8 Facts About Raghurajpur Artisans Which Will Make You Respect Them Even More
The very first thing that comes to our mind when we think about the art of Odisha is Raghurajpur and its Pattachitra paintings. Raghurajpur, a quiet hamlet located close to both Bhubaneswar & Puri is acclaimed to be the land of skillful artisans who intricately carve Pattachitra paintings. Having devoted themselves entirely towards this indigenous artwork, the creative maestros of this village have not just kept the art alive but have amazed the entire world with their masterpieces. Here’s some pointers concerning the artisans that will truly evoke a deep sense of gratitude for them.
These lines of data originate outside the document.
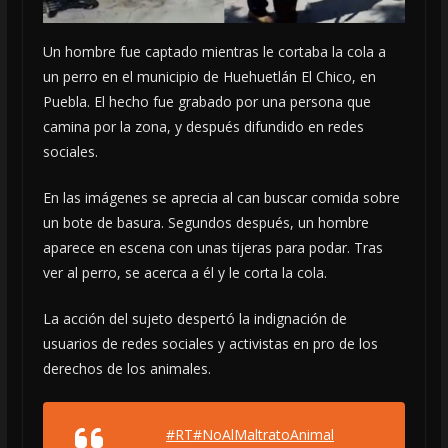
Un hombre fue captado mientras le cortaba la cola a
un perro en el municipio de Huehuetlán El Chico, en
Puebla. El hecho fue grabado por una persona que
camina por la zona, y después difundido en redes
sociales.
En las imágenes se aprecia al can buscar comida sobre
un bote de basura. Segundos después, un hombre
aparece en escena con unas tijeras para podar. Tras
ver al perro, se acerca a él y le corta la cola.
La acción del sujeto despertó la indignación de
usuarios de redes sociales y activistas en pro de los
derechos de los animales.
#RT
#NoAlMaltratoAnimal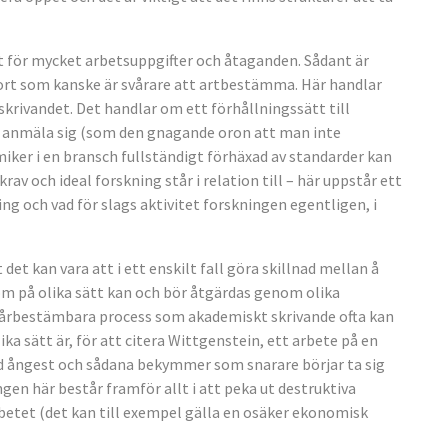
t för mycket arbetsuppgifter och åtaganden. Sådant är
 sort som kanske är svårare att artbestämma. Här handlar
rivandet. Det handlar om ett förhållningssätt till
 anmäla sig (som den gnagande oron att man inte
miker i en bransch fullständigt förhäxad av standarder kan
 krav och ideal forskning står i relation till – här uppstår ett
g och vad för slags aktivitet forskningen egentligen, i
 det kan vara att i ett enskilt fall göra skillnad mellan å
som på olika sätt kan och bör åtgärdas genom olika
vårbestämbara process som akademiskt skrivande ofta kan
ka sätt är, för att citera Wittgenstein, ett arbete på en
rad ångest och sådana bekymmer som snarare börjar ta sig
en här består framför allt i att peka ut destruktiva
betet (det kan till exempel gälla en osäker ekonomisk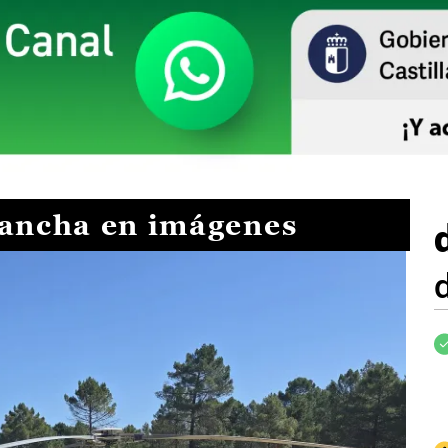
Mancha en imágenes
I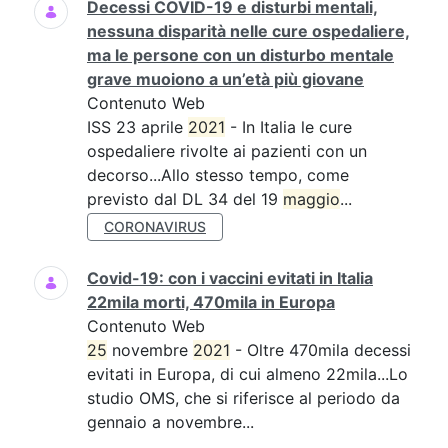
Decessi COVID-19 e disturbi mentali,
nessuna disparità nelle cure ospedaliere,
ma le persone con un disturbo mentale
grave muoiono a un’età più giovane
Contenuto Web
ISS 23 aprile
2021
- In Italia le cure
ospedaliere rivolte ai pazienti con un
decorso...Allo stesso tempo, come
previsto dal DL 34 del 19
maggio
...
CORONAVIRUS
Covid-19: con i vaccini evitati in Italia
22mila morti, 470mila in Europa
Contenuto Web
25
novembre
2021
- Oltre 470mila decessi
evitati in Europa, di cui almeno 22mila...Lo
studio OMS, che si riferisce al periodo da
gennaio a novembre...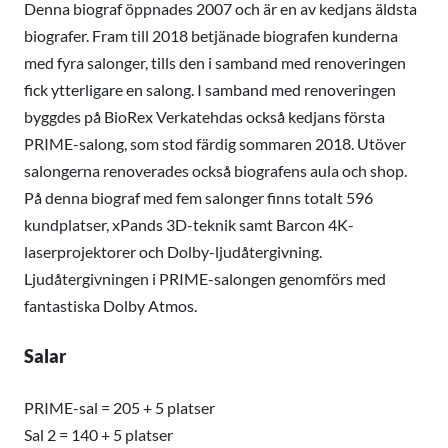
Denna biograf öppnades 2007 och är en av kedjans äldsta
biografer. Fram till 2018 betjänade biografen kunderna
med fyra salonger, tills den i samband med renoveringen
fick ytterligare en salong. I samband med renoveringen
byggdes på BioRex Verkatehdas också kedjans första
PRIME-salong, som stod färdig sommaren 2018. Utöver
salongerna renoverades också biografens aula och shop.
På denna biograf med fem salonger finns totalt 596
kundplatser, xPands 3D-teknik samt Barcon 4K-
laserprojektorer och Dolby-ljudåtergivning.
Ljudåtergivningen i PRIME-salongen genomförs med
fantastiska Dolby Atmos.
Salar
PRIME-sal = 205 + 5 platser
Sal 2 = 140 + 5 platser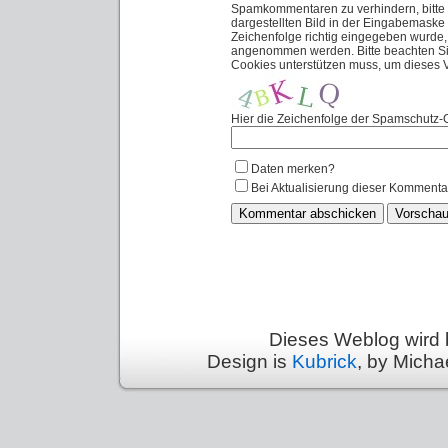
Spamkommentaren zu verhindern, bitte 
dargestellten Bild in der Eingabemaske
Zeichenfolge richtig eingegeben wurde
angenommen werden. Bitte beachten Sie
Cookies unterstützen muss, um dieses
Hier die Zeichenfolge der Spamschutz-G
Daten merken?
Bei Aktualisierung dieser Kommenta
Dieses Weblog wird 
Design is
Kubrick
, by Micha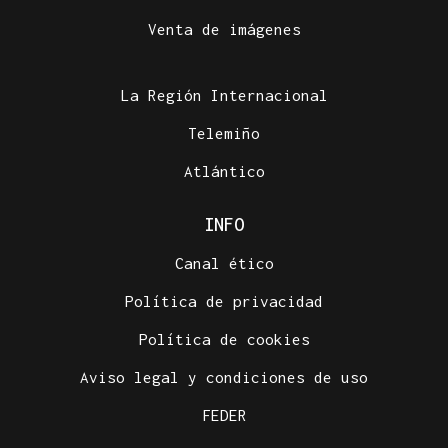
Venta de imágenes
La Región Internacional
Telemiño
Atlántico
INFO
Canal ético
Política de privacidad
Política de cookies
Aviso legal y condiciones de uso
FEDER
1. The masterful artisans of Raghurajpur have kept alive an art form that traces its roots long back to 12th century AD
Deeply driven by the peerless passion and profound love for art, culture & ethos, the artisans of Raghurajpur have kept alive an intricate art form. The indigenous artwork of Pattachitra paintings practiced here derives its roots long back to the 12th Century A.D. The link of the Pattachitra paintings with Jagannath cult can be sighted during the Anasara period observed for 15 days each year. It is during this time that the trinity is worshipped in the form of Patta paintings in the temple.
2. A single Pattachitra art work takes about 5-15 days and some even months to complete.
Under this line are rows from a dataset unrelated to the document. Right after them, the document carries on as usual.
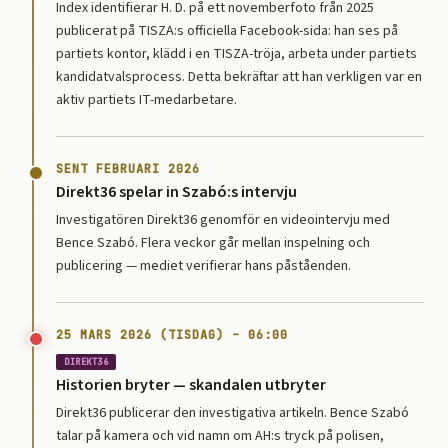
Index identifierar H. D. på ett novemberfoto från 2025
publicerat på TISZA:s officiella Facebook-sida: han ses på
partiets kontor, klädd i en TISZA-tröja, arbeta under partiets
kandidatvalsprocess. Detta bekräftar att han verkligen var en
aktiv partiets IT-medarbetare.
SENT FEBRUARI 2026
Direkt36 spelar in Szabó:s intervju
Investigatören Direkt36 genomför en videointervju med
Bence Szabó. Flera veckor går mellan inspelning och
publicering — mediet verifierar hans påståenden.
25 MARS 2026 (TISDAG) – 06:00
DIREKT36
Historien bryter — skandalen utbryter
Direkt36 publicerar den investigativa artikeln. Bence Szabó
talar på kamera och vid namn om AH:s tryck på polisen,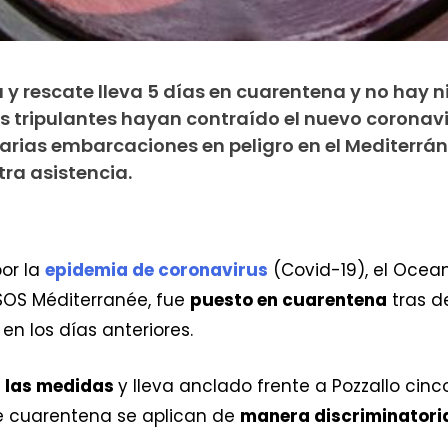
y rescate lleva 5 días en cuarentena y no hay 
 tripulantes hayan contraído el nuevo coronav
varias embarcaciones en peligro en el Mediterrán
ra asistencia.
por la
epidemia de coronavirus
(Covid-19), el Ocean
OS Méditerranée, fue
puesto en cuarentena
tras d
n los días anteriores.
 las medidas
y lleva anclado frente a Pozzallo cin
e cuarentena se aplican de
manera discriminatori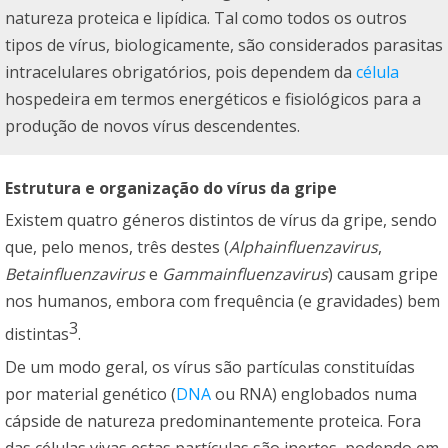
natureza proteica e lipídica. Tal como todos os outros
tipos de vírus, biologicamente, são considerados parasitas
intracelulares obrigatórios, pois dependem da
célula
hospedeira em termos energéticos e fisiológicos para a
produção de novos vírus descendentes.
Estrutura e organização do vírus da gripe
Existem quatro géneros distintos de vírus da gripe, sendo
que, pelo menos, três destes (
Alphainfluenzavirus
,
Betainfluenzavirus
e
Gammainfluenzavirus
) causam gripe
nos humanos, embora com frequência (e gravidades) bem
3
distintas
.
De um modo geral, os vírus são partículas constituídas
por material genético (
DNA
ou RNA) englobados numa
cápside de natureza predominantemente proteica. Fora
das células vivas estas partículas são inertes, podendo em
The timing to carve one Pattachitra depends upon the level of intricacy and size of the paintings. However, it takes years of relentless practice, dedication and skill for an artisan to carve a flawless and magnificent piece. The hardship that involves in fabricating a piece of Pattachitra is immense!
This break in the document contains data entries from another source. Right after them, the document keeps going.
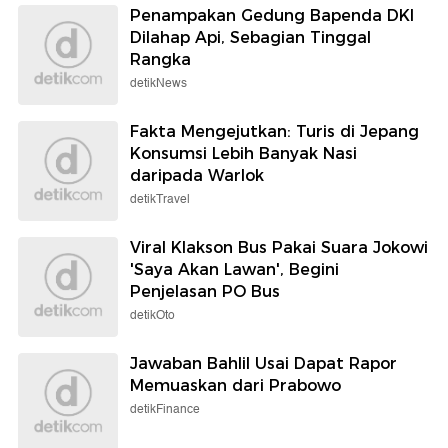
Penampakan Gedung Bapenda DKI
Dilahap Api, Sebagian Tinggal
Rangka
detikNews
Fakta Mengejutkan: Turis di Jepang
Konsumsi Lebih Banyak Nasi
daripada Warlok
detikTravel
Viral Klakson Bus Pakai Suara Jokowi
'Saya Akan Lawan', Begini
Penjelasan PO Bus
detikOto
Jawaban Bahlil Usai Dapat Rapor
Memuaskan dari Prabowo
detikFinance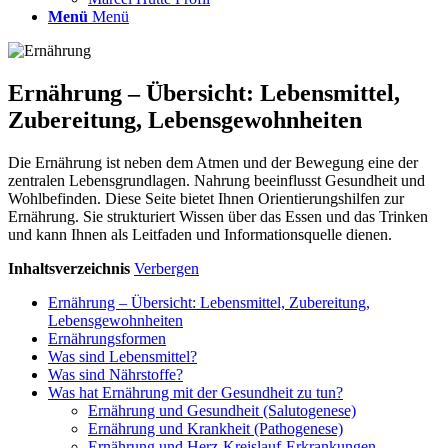
Menü
Menü
Ernährung – Übersicht: Lebensmittel,
Zubereitung, Lebensgewohnheiten
Die Ernährung ist neben dem Atmen und der Bewegung eine der
zentralen Lebensgrundlagen. Nahrung beeinflusst Gesundheit und
Wohlbefinden. Diese Seite bietet Ihnen Orientierungshilfen zur
Ernährung. Sie strukturiert Wissen über das Essen und das Trinken
und kann Ihnen als Leitfaden und Informationsquelle dienen.
Inhaltsverzeichnis
Verbergen
Ernährung – Übersicht: Lebensmittel, Zubereitung,
Lebensgewohnheiten
Ernährungsformen
Was sind Lebensmittel?
Was sind Nährstoffe?
Was hat Ernährung mit der Gesundheit zu tun?
Ernährung und Gesundheit (Salutogenese)
Ernährung und Krankheit (Pathogenese)
Ernährung und Herz-Kreislauf-Erkrankungen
3. Undaunted by the hardships involved, the children start learning this intricate art form at a very young age.
The schooling of the children to learn this traditional artwork starts from an age of 7-8 under the guidance of elders. The younger ones hone their skills by profoundly practicing on the slate, then descending to sheet and finally with all the expertise they get on to the canvas.
4. The ladies of this village have also picked up the task of bringing magic to the Patta paintings.
Traditionally only the men folk and the young boys worked on the paintings and the women were involved in menial tasks confined to preparing the canvas. However with advent of time, women have also been trained to be skilful enough for designing Patta paintings.
5. The creativity of these artisans is not just limited to paper and cloth; even the walls of their homes are a canvas.
Creativity has no bounds and the artists of Raghurajpur are the perfect example of it. Not just in canvas and cloth, you would also be amazed by the exquisite display of mural paintings on outer walls of most of their houses. These paintings on the walls depict mythological scenes from the Panchatantra, the Puranas, the Ramayan and the Mahabharat.
6. Raghurajpur is flocked by tourists round the year; not to see the typical village life but to learn and witness the intricate artwork practiced here.
The village is round the year flocked by both domestic and foreign tourists who visit to view in first-hand how such masterpieces are created. Many of the ardent art lovers and travelers even reside here for a short span of time to learn and behold the diverse set of art prevalent in the village.
7. The quintessential artwork of Pattachitra and other unique arts & crafts practiced in this quaint village helped it attain the status of the ‘Heritage Village.’
Raghurajpur is a unique place where one can find each family involved in one craft or the other. Besides Pattachitra, palm leaf engravings, stone carvings, papier mache toys and masks, wood carvings, wooden toys, cowdung toys, tusser paintings, Gotipua dance are widely practiced here. Recognizing such a wide range of arts and crafts practiced here, the Indian National Trust for Art and Cultural Heritage (INTACH) in the year 2000 gave this place the status of the ‘Heritage village.’
8. Many of the artisans of Raghurajpur have been lauded both nationally and internationally .
Several artisans of the village have won the President’s awards for their excellence in `patta’ painting and palm leaf painting. The first to win President’s award was Jagannath Mohapatra in 1965. Thereafter following his footsteps many have brought laurels and fame to the state.
Prime Minister Narendra Modi gifted the French President a painting titled Tree of Life, made by Bhaskar Mahapatra an artisan of Raghurajpur.
Raghurajpur is indeed a masterstroke in the cultural canvas of India. All hail the artisans and kudos to their dedication, passion and attitude with which they have been pursuing this unique artwork.